Salese DS dei Lilla: “Lo spirito di gruppo sarà la nostra forza”

Ecco tutte le amichevoli lilla per la preparazione alle prossima stagione

LEGNANO– Non vede l’ora che inizi il campionato d’Eccellenza il suo Legnano, il Direttore Sportivo Maurizio Salese, che sta completando il mercato dei Lilla.

Dal punto di vista umano -dice il DS- per me Legnano  è sempre un’emozione grandissima, indipendente da ciò che è stato il passato da giocatore e da ds: è sempre una emozione grande essere qui. Quando mi ha chiamato il Presidente Giovanni Munafò non potevo dire di no. Ho sentito in lui una grande fiducia nei miei confronti, ho perciò accettato questo incarico molto impegnativo e che sicuramente riempe di responsabilità, con molto onore. Conosciamo la piazza, i tifosi, si conosce l’ambiente dove si cercherà fare il massimo. Da questo punto di vista, guardo sempre avanti, non indietro,il solo fatto di ritornare a respirare l’aria del nostro stadio Giovanni Mari mi emoziona ogni volta“.

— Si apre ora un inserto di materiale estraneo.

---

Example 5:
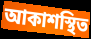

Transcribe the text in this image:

আকাশস্থিত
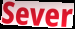
Sever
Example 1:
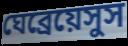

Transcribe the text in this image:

ঘেব্রেয়েসুস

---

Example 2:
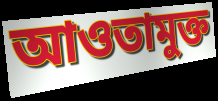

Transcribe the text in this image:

আওতামুক্ত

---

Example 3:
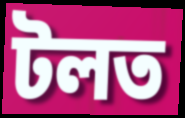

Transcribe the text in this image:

টলত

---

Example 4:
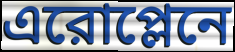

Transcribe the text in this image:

এরোপ্লেনে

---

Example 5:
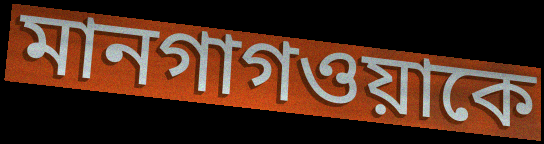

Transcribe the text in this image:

মানগাগওয়াকে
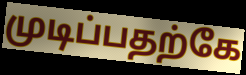
முடிப்பதற்கே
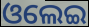
ଓଲେଇ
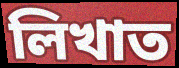
লিখাত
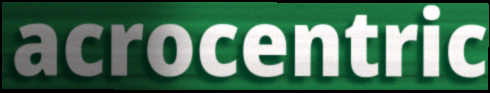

Nella costruzione della squadra che sarà allenata da Giampiero Erbetta, questi i criteri che hanno ispirato l’azione del DS: “Abbiamo cercato di privilegiare giocatori  che volessero venire, più che per il discorso economico, chi volesse davvero affrontare la sfida di Legnano. Non vi nascondo che qualche profilo di giocatore importante non si è preso questa responsabilità e briga di venire, pensando alla pressione: non tutti preferiscono infatti giocare in una piazza importante per il risultato da portare a casa“.
Per giocare qui -spiega Maurizio Saleseci vuole anche e soprattutto una grossa motivazione personale come uomo, ci vuole personalità. Da noi gli avversari  vengono a giocare la loro partita della vita quando il Legnano va fuori, è uguale. Nella categoria superiore i giocatori sono più abituati a stadi importanti quindi diventa più normale, in questa categoria dell’Eccellenza diventa invece più difficile. Ecco perchè la nostra squadra dovrà subito fare quadrato per creare uno zoccolo duro, fare subito gruppo per superare i momenti di difficoltà. Da noi se pensi di vincere solo perchè sei il Legnano, ti sbagli contro chi viene a fare la partita della vita al Mari. Perciò prima di costruire qualcosa, abbiamo badato al gruppo e al suo spirito dopo i valori tecnici dopo faranno la differenza. Di base conta lo spirito di gruppo, solo con i valori tecnici come si è visto si rischia di non andare da nessuna parte. Ci vuole convinzione e voglia di vincere: anche qui ci sono modi e modi di vincere, perchè magari un giocatore ha un solo modo personale di vincere e  non mette così nulla a livello di gruppo per fare vincere la squadra, che è la cosa che più conta di tutte“.
Sul mercato ancora al lavoro: “Stiamo ancora alla ricerca di un 98, magari anche 99  che sia terzino destro o sinistro: ci manca solo questa pedina, partiamo con i nostri giovani, sono tanti e bravi ,li valutiamo in preparazione poi tireremo le somme“.
Sulla partecipazione del pubblico: “Va di conseguenza ai risultati della squadra: la gente se la squadra va bene e gioca, diverte e vince, viene volentieri allo stadio, apprezzando come sempre le cose fatte per bene e lo spirito di squadra. La gente vuole vedere lo spirito di gruppo, vincere o perdere ci sta ma bisogna tutti assieme sudare la maglia. Mi ricordo di questo tipo di spirito di gruppo il primo anno di Rovellini, con quell’attaccamento alla maglia che piace ai  nostri tifosi e che ci ha fatto sfiorare la serie D per poco“.
La prima amichevole sarà interna il 4 agosto tra Legnano A e Legnano B ( campo da definire) , l’8 saremo a Balerna in Svizzera e il 12 agosto contro una squadra ancora da definire, il 23 agosto a Tradate e il 19 dovrebbe esserci un’amichevole con il Brera su campo anche qui da definire.